= List of storms named Leon =

The name Leon has been used for four tropical cyclones worldwide: two in the Philippine Area of Responsibility in the West Pacific Ocean and two in the Australian region. Leon has also been used for one European windstorm.

In the West Pacific, where it replaced Lawin on the naming lists:
- Tropical Storm Noul (2020) (T2011, 13W, Leon) – made landfall in Vietnam, killing six people there and twelve in Cambodia.
- Typhoon Kong-rey (2024) (T2421, 23W, Leon) – a Сategory 5-equivalent super typhoon that became the first typhoon to make landfall in Taiwan after mid-October.

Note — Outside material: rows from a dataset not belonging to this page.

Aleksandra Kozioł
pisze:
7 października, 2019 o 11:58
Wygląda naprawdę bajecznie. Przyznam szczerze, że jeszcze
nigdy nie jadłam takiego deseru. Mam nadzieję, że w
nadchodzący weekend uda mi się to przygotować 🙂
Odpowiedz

The name Leon was retired following the 2024 season and was replaced with Lekep. (Note: Lekep means fog in Maranao.)

In the Australian region:
- Cyclone Leon (1989) – a Category 1 tropical cyclone that later became Cyclone Hanitra in the South-West Indian Ocean.
- Cyclone Leon (2000) – a Category 3 severe tropical cyclone that later became Cyclone Eline in the South-West Indian Ocean, causing the worst natural disaster in Mozambique in over a century.

In Europe:
- Storm Leon (2023)

==See also==
Storms with similar names
- Cyclone Leonie (1969) – a Category 1 tropical cyclone in the Australian region.
- Storm Ingrid (2026) – a European windstorm that was named Leonie by the Free University of Berlin.
- Cyclone Leonta (1903) – became the costliest cyclone to affect Townsville at the time.